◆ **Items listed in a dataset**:

···

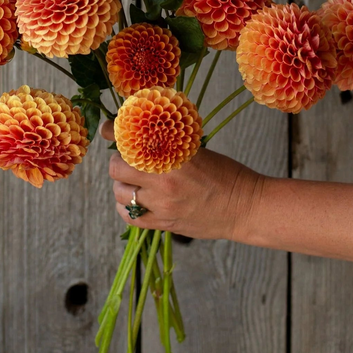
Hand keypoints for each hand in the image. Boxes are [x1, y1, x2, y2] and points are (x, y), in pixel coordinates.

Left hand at [101, 120, 263, 240]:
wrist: (245, 207)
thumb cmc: (226, 174)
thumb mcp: (197, 150)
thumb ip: (169, 145)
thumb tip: (142, 134)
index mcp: (173, 156)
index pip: (130, 140)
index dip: (113, 132)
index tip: (107, 128)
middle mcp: (163, 181)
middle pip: (117, 168)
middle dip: (119, 160)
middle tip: (127, 158)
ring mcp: (162, 205)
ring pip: (120, 193)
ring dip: (121, 184)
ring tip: (131, 180)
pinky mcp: (164, 224)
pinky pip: (130, 217)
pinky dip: (125, 207)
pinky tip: (131, 201)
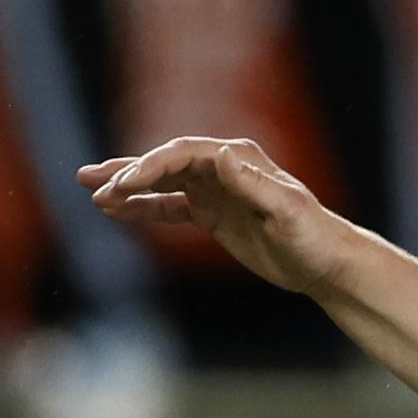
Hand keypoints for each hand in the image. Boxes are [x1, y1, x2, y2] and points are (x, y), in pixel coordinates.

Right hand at [82, 138, 351, 295]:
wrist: (326, 263)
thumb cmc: (313, 236)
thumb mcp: (286, 211)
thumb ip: (252, 182)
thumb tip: (219, 154)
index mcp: (238, 159)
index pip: (182, 154)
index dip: (149, 166)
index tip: (122, 185)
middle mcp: (223, 168)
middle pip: (165, 163)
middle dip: (127, 172)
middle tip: (90, 182)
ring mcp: (216, 191)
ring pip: (162, 184)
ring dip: (128, 189)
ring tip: (92, 194)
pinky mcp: (213, 215)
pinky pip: (170, 208)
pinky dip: (144, 210)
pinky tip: (118, 214)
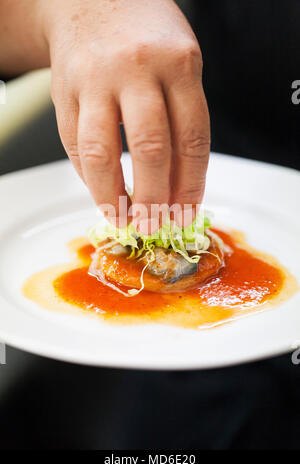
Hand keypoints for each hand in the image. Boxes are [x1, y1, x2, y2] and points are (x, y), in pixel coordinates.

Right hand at [2, 0, 210, 230]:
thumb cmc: (145, 37)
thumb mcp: (181, 65)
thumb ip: (182, 119)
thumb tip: (180, 184)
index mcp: (178, 64)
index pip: (192, 139)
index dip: (191, 185)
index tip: (187, 212)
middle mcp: (136, 70)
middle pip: (150, 150)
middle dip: (154, 199)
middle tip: (154, 226)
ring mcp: (95, 81)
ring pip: (102, 154)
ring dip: (113, 197)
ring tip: (122, 220)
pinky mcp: (64, 92)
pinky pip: (75, 145)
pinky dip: (89, 177)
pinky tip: (102, 191)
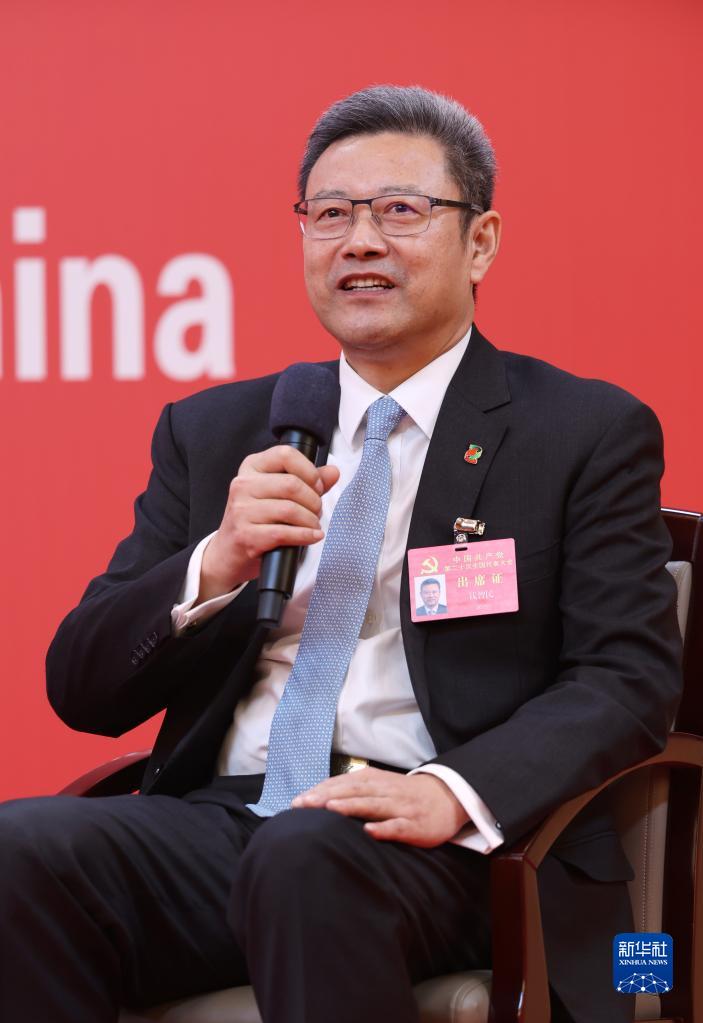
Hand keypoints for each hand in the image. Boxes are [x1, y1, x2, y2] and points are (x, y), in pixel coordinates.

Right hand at [198, 446, 339, 602]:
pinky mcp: (245, 535)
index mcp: (251, 467)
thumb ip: (307, 481)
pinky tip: (312, 536)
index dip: (309, 470)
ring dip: (311, 520)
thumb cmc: (256, 520)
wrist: (228, 552)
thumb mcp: (277, 494)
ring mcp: (241, 510)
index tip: (317, 486)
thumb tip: (333, 472)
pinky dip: (305, 536)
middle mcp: (243, 485)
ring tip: (313, 525)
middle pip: (292, 484)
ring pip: (290, 510)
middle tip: (317, 511)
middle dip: (314, 500)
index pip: (285, 454)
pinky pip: (284, 533)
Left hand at [291, 768, 470, 847]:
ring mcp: (400, 807)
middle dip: (326, 797)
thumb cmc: (403, 795)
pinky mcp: (414, 825)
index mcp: (373, 780)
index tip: (296, 800)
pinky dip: (383, 828)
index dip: (320, 790)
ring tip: (330, 809)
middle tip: (303, 805)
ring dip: (351, 806)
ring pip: (372, 805)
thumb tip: (319, 797)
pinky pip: (397, 826)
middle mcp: (384, 791)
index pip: (342, 784)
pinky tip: (369, 831)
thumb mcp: (378, 785)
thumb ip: (353, 790)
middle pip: (353, 791)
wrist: (446, 798)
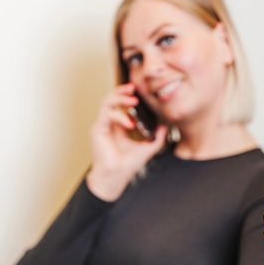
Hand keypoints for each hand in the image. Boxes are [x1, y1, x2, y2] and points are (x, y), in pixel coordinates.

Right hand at [86, 83, 167, 200]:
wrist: (116, 177)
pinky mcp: (97, 129)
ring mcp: (102, 125)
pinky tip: (129, 124)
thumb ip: (157, 137)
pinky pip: (107, 115)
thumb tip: (165, 126)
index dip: (128, 96)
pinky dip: (119, 116)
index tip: (139, 92)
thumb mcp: (147, 148)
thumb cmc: (127, 165)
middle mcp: (109, 124)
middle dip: (122, 91)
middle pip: (112, 99)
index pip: (121, 105)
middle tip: (134, 87)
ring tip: (133, 100)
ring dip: (120, 98)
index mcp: (118, 127)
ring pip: (107, 102)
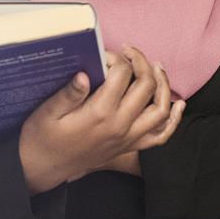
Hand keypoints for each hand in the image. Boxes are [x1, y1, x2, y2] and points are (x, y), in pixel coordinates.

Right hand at [19, 46, 182, 192]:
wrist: (44, 167)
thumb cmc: (42, 137)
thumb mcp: (47, 112)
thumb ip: (68, 93)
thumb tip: (84, 73)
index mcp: (99, 113)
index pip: (121, 75)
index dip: (116, 58)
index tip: (104, 54)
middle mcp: (120, 126)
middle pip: (146, 87)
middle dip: (141, 63)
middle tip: (129, 51)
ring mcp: (128, 138)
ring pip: (160, 109)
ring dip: (162, 85)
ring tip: (155, 67)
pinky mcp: (129, 147)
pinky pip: (160, 136)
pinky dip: (173, 120)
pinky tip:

···

◆ **Goal of the exercise**: You need to copy every entry exactly, taking out only the pictures.

◆ **Problem solution**:
Hand keypoints for each hand in the image. Boxes are [x1, y1, x2, y2] and points are (x, y), in pixel coordinates.

Left hand at [101, 120, 263, 240]:
wrist: (245, 207)
thumb cmc: (226, 174)
thumb mcp: (197, 150)
thumb ip: (169, 145)
thumb tip: (142, 134)
index mcp: (173, 156)
index pip: (130, 140)
index dip: (113, 132)
index tip: (107, 128)
middle mcp: (163, 181)
middle pip: (117, 168)
middle dip: (119, 160)
middle tip: (127, 158)
ring mcp: (162, 205)
ring pip: (120, 193)
ring dip: (121, 184)
ring tip: (131, 180)
pinky mcp: (164, 224)
pinky pip: (130, 217)
pinky dip: (125, 207)
pinky tip: (131, 201)
Hand keypoints for each hand in the image. Boxes are [x1, y1, x2, y2] and points are (x, y), in pixel coordinates.

Right hand at [82, 138, 351, 295]:
wrist: (326, 263)
thumb cmc: (313, 236)
thumb mcp: (286, 211)
thumb ip: (252, 182)
thumb tip: (219, 154)
index mcp: (238, 159)
index pip: (182, 154)
index dip: (149, 166)
index tip: (122, 185)
middle mcp: (223, 168)
middle pip: (165, 163)
middle dip: (127, 172)
middle tip: (90, 182)
ring mcp: (216, 191)
ring pip: (162, 184)
ring dip: (128, 189)
ring tip: (92, 194)
pinky mcp: (213, 215)
pinky pip: (170, 208)
pinky dip: (144, 210)
pinky tip: (118, 214)
Hand keypoints for each hand in the image. Boxes are [x1, y1, x2, y2] and points are (x, y), in pixel coordinates.

Right hand at [2, 0, 210, 230]:
thumb cmc: (145, 37)
thumb mcp: (181, 65)
thumb ip: (182, 119)
thumb tip: (180, 184)
index mcp: (178, 64)
index pip: (192, 139)
index dip: (191, 185)
index tip: (187, 212)
middle mcp: (136, 70)
middle pip: (150, 150)
middle dip: (154, 199)
middle tip: (154, 226)
ring mcp: (95, 81)
ring pip: (102, 154)
ring dip: (113, 197)
ring tip: (122, 220)
pinky mcp: (64, 92)
pinky pip: (75, 145)
pinky dip: (89, 177)
pinky tip: (102, 191)
Hand keypoints for each hand in the image. Boxes are [x1, y1, x2, y2] and points are (x, y), in pixel coordinates.

Right hand at [198, 446, 339, 602]:
pinky mcp: (245, 535)
index mcp: (251, 467)
thumb ip: (307, 481)
pinky tip: (312, 536)
index dip: (309, 470)
ring dip: (311, 520)
thumb cmc: (256, 520)
wrist: (228, 552)
thumb mcp: (277, 494)
ring mcp: (241, 510)
index tip: (317, 486)
thumb tip: (333, 472)
pinky dip: (305, 536)
middle mcp: (243, 485)
ring tip: (313, 525)
middle pip: (292, 484)
ring pip: (290, 510)
middle tip: (317, 511)
middle dip: (314, 500)
index pip: (285, 454)
pinky pip: (284, 533)
Left hand at [291, 768, 470, 847]:
ring mcp: (400, 807)
middle dip: (326, 797)
thumb cmc: (403, 795)
pinky mcp: (414, 825)
index mcp: (373, 780)
index tip: (296, 800)
pinky dip: (383, 828)
index dip: (320, 790)
ring tip: (330, 809)
middle tip: (303, 805)
ring dip: (351, 806)
ring pip: (372, 805)
thumb tip: (319, 797)
pinky pip: (397, 826)
middle mcp: (384, 791)
index pip: (342, 784)
pinky tip: (369, 831)
thumb mcp: (378, 785)
thumb ip: (353, 790)
middle pip: (353, 791)
wrist: (446, 798)
Hand keypoints for each hand in the image. Boxes are [x1, y1, x2, y2] and points are (x, y), in pixel coordinates.

Right hand at [86, 83, 167, 200]:
wrist: (116, 177)
pinky mcp: (97, 129)
ring mcp: (102, 125)
pinky tip: (129, 124)
thumb ip: (157, 137)
pinky pip: (107, 115)
thumb tip: (165, 126)
index dip: (128, 96)
pinky dip: (119, 116)
index tip: (139, 92)
thumb mcp: (147, 148)
thumb cmc: (127, 165)
middle mcp: (109, 124)
middle dip: (122, 91)
middle pip: (112, 99)
index pip: (121, 105)
middle tip: (134, 87)
ring tip: (133, 100)
ring dip: (120, 98)
index mcp: (118, 127)
ring pip: (107, 102)
Hand keypoints for each hand in the image. Boxes are [x1, y1, x2, y2] and points are (x, y), in pixel coordinates.

Right hand at [19, 46, 182, 192]:
wrist: (44, 167)
thumb cmc: (42, 137)
thumb mcp: (47, 112)
thumb ip: (68, 93)
thumb tip: (84, 73)
index mcp: (99, 113)
index pip: (121, 75)
index dip: (116, 58)
index tip: (104, 54)
middle mcp: (120, 126)
middle pip: (146, 87)
middle dip: (141, 63)
middle tip: (129, 51)
ring mcp: (128, 138)
ring pip: (160, 109)
ring dip: (162, 85)
ring tip: (155, 67)
pinky mcp: (129, 147)
pinky pip: (160, 136)
pinky dip: (173, 120)
pinky tip:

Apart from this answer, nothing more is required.